In essense, you are compaing "AbbottWilliam" (two 't's) to
'AbbotWilliam' (one 't') - and then the second 't' is compared to a 'w',
and is determined to come first.
If you force a POSIX/C locate, then all characters are considered,
and the result will be as you requested.
Observe the following:
$ printf "%s\n" AbbottWilliam AbbotWilliam | LC_ALL=en_CA.utf8 sort
AbbottWilliam
AbbotWilliam
$ printf "%s\n" "Abbott William" "Abbot William" | LC_ALL=en_CA.utf8 sort
Abbott William
Abbot William
$ printf "%s\n" "Abbott William" "Abbot William" | LC_ALL=C sort
Abbot William
Abbott William
$ printf "%s\n" "Abbott, William" "Abbot, William" | LC_ALL=C sort
Abbot, William
Abbott, William
Note that 'sort' already has an option for dictionary style sorting:
-d, --dictionary-order: consider only blanks and alphanumeric characters.

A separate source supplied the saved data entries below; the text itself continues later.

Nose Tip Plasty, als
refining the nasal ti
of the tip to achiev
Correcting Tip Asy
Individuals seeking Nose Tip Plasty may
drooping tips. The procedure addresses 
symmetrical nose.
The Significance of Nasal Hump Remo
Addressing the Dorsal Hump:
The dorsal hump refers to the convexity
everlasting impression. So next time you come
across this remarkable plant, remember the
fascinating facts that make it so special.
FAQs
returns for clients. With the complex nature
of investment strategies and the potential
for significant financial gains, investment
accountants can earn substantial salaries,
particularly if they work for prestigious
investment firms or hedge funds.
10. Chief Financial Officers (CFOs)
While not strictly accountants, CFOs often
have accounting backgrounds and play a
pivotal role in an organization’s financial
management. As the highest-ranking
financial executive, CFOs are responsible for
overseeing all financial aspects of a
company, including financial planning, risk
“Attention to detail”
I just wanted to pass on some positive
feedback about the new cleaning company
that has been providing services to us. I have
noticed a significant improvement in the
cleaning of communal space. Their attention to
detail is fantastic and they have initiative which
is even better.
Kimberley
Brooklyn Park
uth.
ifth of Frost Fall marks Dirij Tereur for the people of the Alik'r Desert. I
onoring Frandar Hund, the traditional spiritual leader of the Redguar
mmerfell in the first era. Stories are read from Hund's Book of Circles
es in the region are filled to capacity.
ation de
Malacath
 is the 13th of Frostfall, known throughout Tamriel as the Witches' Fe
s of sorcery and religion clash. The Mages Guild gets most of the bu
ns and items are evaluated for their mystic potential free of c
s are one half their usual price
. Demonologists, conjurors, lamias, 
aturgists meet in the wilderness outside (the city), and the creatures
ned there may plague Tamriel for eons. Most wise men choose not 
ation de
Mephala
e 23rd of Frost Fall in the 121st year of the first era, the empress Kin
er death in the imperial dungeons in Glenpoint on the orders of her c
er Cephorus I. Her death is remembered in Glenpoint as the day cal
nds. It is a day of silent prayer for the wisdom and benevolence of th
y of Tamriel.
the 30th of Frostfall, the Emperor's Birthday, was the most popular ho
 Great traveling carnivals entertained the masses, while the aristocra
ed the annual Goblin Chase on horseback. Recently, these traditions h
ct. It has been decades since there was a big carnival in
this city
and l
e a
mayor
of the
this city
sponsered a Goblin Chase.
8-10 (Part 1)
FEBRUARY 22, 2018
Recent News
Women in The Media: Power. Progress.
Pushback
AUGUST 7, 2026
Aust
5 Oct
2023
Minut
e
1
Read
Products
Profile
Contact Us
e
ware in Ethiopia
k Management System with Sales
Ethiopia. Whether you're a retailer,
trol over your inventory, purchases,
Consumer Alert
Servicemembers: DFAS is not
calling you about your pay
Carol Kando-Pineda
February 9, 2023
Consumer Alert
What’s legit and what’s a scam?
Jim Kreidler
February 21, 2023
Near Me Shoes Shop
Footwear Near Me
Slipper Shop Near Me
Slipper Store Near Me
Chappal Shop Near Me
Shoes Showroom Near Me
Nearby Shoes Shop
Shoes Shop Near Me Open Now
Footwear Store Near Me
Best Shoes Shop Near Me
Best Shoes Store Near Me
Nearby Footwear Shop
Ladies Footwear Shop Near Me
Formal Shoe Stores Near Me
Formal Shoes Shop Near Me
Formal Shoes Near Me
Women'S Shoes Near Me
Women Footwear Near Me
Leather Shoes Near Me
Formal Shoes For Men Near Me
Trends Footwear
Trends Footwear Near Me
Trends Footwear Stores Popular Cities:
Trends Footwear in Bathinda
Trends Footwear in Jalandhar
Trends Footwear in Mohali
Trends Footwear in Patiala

However, locale rules take precedence over it, so effectively it only
works in "C" locale:
$ printf "%s\n" "Ab,,b,,ott William" "Abbot William" | LC_ALL=C sort
Ab,,b,,ott William
Abbot William
$ printf "%s\n" "Ab,,b,,ott William" "Abbot William" | LC_ALL=C sort -d
Abbot William
Ab,,b,,ott William
You can read past discussion about the confusion resulting from locale
sorting rules here:
https://debbugs.gnu.org/11621
https://debbugs.gnu.org/12783
As such, I'm closing this as "not a bug", but discussion can continue
by replying to this thread.
-assaf